A III Cibops aconteceu nos últimos 22 e 23 de agosto, dessa vez no auditório da Universidade Anhembi Morumbi, em SP.

As discussões dos palestrantes presentes superaram minhas expectativas – haviam vinte e cinco convidados – e quem queria atualizar conceitos sobre a transição para a sustentabilidade, obter mais prós e contras sobre a economia verde e debater uso racional – e emergencial – de recursos naturais, acertou em cheio de estar por lá.

Divulgação do evento. Foto: Instituto Mais.

Divulgação do evento. Foto: Instituto Mais.

Todos os especialistas em cena no congresso contribuíram com alguma boa e nova perspectiva sobre os temas.
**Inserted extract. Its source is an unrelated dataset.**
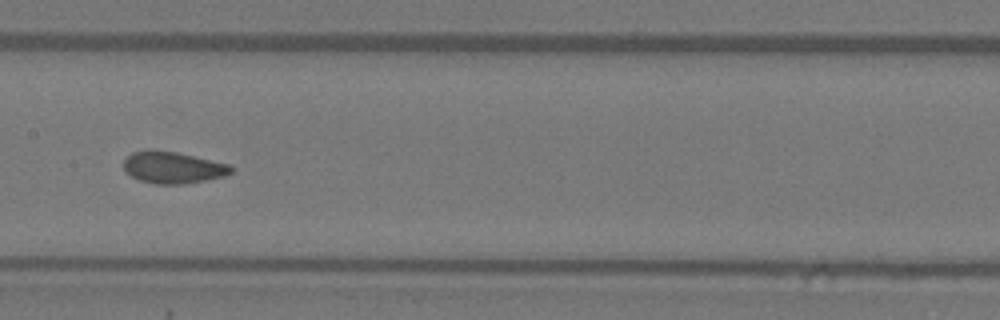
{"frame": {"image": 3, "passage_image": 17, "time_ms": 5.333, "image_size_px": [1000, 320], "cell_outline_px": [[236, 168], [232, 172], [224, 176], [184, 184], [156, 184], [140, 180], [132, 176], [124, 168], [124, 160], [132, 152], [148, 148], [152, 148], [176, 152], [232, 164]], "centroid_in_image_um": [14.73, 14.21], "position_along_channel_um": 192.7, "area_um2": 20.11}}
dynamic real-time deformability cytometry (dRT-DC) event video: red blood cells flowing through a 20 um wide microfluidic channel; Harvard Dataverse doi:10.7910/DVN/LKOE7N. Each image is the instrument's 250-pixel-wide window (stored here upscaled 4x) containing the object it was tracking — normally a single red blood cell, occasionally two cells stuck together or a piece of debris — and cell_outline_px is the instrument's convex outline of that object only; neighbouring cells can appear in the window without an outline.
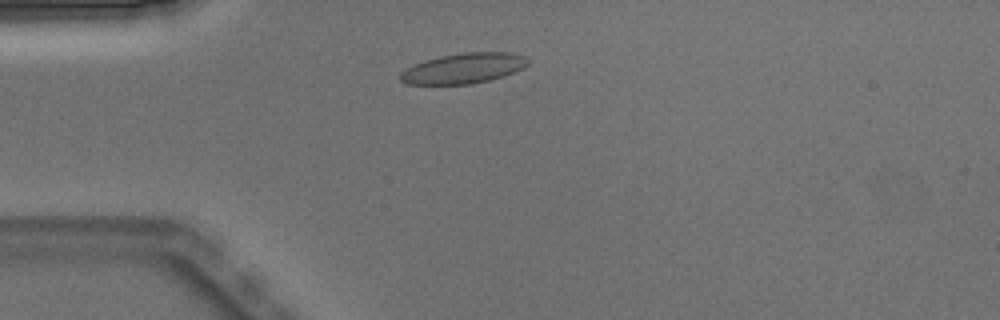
{"species": "Egyptian fruit bat (a non-hibernating species)", "species_latin": "Rousettus aegyptiacus", "temperature_condition": "warm", "stored_images_in_passage": 2, "camera_frame_rate_fps": 3000, "um_per_image_px": 0.085, "animal": {"sex": "male"}, "frame": {"image": 1, "passage_image": 2, "time_ms": 0.333, "image_size_px": [1000, 320], "cell_outline_px": [[532, 60], [524, 68], [504, 76], [472, 84], [404, 84], [400, 80], [400, 72], [424, 60], [440, 56], [464, 52], [512, 52], [528, 56]], "centroid_in_image_um": [39.47, 5.79], "position_along_channel_um": 45.5, "area_um2": 22.77}}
Os cinco paineis que assisti foram: “Economia Verde e Empreendedorismo”, “Inovações, Processos e Tecnologias Verdes”, “Governança e Práticas de Sustentabilidade”, “Políticas Públicas e Infra-Estrutura” e “Comunicação e Cultura de Sustentabilidade”.

Nomes que me supreenderam e alguns depoimentos seus:

Lala Deheinzelin – Especialista em Economia Criativa e Desenvolvimento Sustentável

“Não adianta mudarmos tecnologias e produtos, se não mudarmos processos e mentalidades”.

“Consequências”, e “Escolhas” deveriam ser matérias de escola”

“Devemos passar por uma “desmaterialização” do consumo, onde o importante será usar, e não, ter.”

“Estamos formulando políticas que já não irão fazer sentido em um futuro próximo.”

“Devemos perceber outros tipos de riquezas, as trocas não deveriam se encerrar apenas no uso da moeda.”

Ricardo Young – Ex-presidente do Instituto Ethos e ex-candidato ao senado por São Paulo.Conselheiro dos Institutos Akatu e Democracia e Sustentabilidade.

“Vivemos uma catástrofe anunciada da economia tradicional (…) a economia verde será importante para estimular a revisão dos fundamentos do capitalismo tradicional.”

“Acredito no trabalho em cima de quatro eixos para que nosso paradigma seja atualizado:

1ºeixo: Mudança à uma cultura de ensino voltada para a gestão ambiental

2ºeixo: Novas tecnologias que possibilitem a descentralização da produção energética

3ºeixo: Novos marcos regulatórios legais que orientem um novo código de ética

4ºeixo: Revolução nos valores -> Transição de uma visão antropocentrica (Declaração dos Direitos Humanos, 1948), para uma biocêntrica (Carta da Terra, 1994)”

Amyra – Ex-”dealer” do Banco Central do Brasil”, fundou o projeto da Bolsa Brasileira de Commodities Ambientais que critica a mercantilização de bens naturais de uso público.

“Um dos principais problemas envolvendo a economia verde é a financeirização dos bens comuns (especialmente a água) e o conflito conceitual entre commodities e créditos ambientais.”

“Transformaram a poluição em commodities. Ou seja, em mercadoria que pode ser trocada ou vendida e isso precisa ser mudado, porque a poluição deve ser eliminada e o mercado de créditos de carbono simplesmente não inclui esse fato”.